Dream ePRO is an electronic patient reported outcome (ePRO) system designed by Landmark Research, which is offered as a software as a service (SaaS) for its clients to collect data via ePRO devices to enable the clients to manage the subject’s questionnaires and diaries in their clinical studies.

Dream ePRO is a web-based platform that allows the users to perform the following functions: ​
EPRO Data Collection​

Dream ePRO enables the users to collect the data from the subjects, using various ePRO devices, such as smartphones, tablets, computers, and wearable devices. Dream ePRO supports various types of data, such as symptoms, quality of life, satisfaction, adherence, and preferences. Dream ePRO also supports various modes of data collection, such as self-administered, interviewer-administered, and mixed-mode.

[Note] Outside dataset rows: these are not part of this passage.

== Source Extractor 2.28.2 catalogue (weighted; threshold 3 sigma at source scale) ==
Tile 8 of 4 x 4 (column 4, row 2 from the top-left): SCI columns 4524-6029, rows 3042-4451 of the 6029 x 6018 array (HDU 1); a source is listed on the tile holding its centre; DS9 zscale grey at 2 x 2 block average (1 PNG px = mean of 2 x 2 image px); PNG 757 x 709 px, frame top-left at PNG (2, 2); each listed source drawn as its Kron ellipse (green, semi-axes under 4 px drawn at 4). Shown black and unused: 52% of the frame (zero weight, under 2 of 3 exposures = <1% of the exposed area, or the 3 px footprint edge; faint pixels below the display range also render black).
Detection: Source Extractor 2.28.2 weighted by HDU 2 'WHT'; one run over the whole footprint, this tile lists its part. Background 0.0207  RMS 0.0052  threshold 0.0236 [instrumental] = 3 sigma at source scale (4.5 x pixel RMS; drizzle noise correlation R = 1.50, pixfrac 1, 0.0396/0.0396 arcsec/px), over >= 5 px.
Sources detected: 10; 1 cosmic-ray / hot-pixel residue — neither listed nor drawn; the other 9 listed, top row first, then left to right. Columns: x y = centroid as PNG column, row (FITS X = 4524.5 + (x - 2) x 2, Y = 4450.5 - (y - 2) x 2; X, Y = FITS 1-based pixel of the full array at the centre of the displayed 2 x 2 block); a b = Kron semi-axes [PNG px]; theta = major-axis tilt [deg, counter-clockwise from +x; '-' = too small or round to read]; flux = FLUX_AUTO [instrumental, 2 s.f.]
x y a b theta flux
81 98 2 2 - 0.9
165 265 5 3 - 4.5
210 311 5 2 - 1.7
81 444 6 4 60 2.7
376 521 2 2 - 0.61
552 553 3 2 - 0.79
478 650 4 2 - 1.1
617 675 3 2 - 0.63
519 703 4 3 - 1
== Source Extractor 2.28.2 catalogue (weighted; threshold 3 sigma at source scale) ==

EPRO Data Analysis And Reporting

Dream ePRO enables the users to analyze and report the data collected from the subjects, using various methods and techniques, such as descriptive statistics, inferential statistics, psychometric analysis, and patient-reported outcome (PRO) measures. Dream ePRO also offers data integration, data visualization, and data analytics services, to support decision making and knowledge generation. Dream ePRO ensures the validity, reliability, and usability of the ePRO data, as well as compliance with the data analysis and reporting guidelines and best practices, such as the Consolidated Standards of Reporting Trials (CONSORT) statement for ePRO, the International Society for Quality of Life Research (ISOQOL) standards for ePRO, and the Patient-Reported Outcome and Quality of Life Instruments Database (PROQOLID).

EPRO Data Management

Dream ePRO enables the users to manage the data collected from the subjects, using various tools and features, such as data validation, data cleaning, data encryption, data backup, and data export. Dream ePRO ensures the quality, integrity, and security of the ePRO data, as well as compliance with the data standards and regulations, such as the Food and Drug Administration (FDA) guidance on ePRO, the European Medicines Agency (EMA) guideline on ePRO, and the International Society for Pharmacoeconomics and Outcomes Research (ISPOR) best practices for ePRO.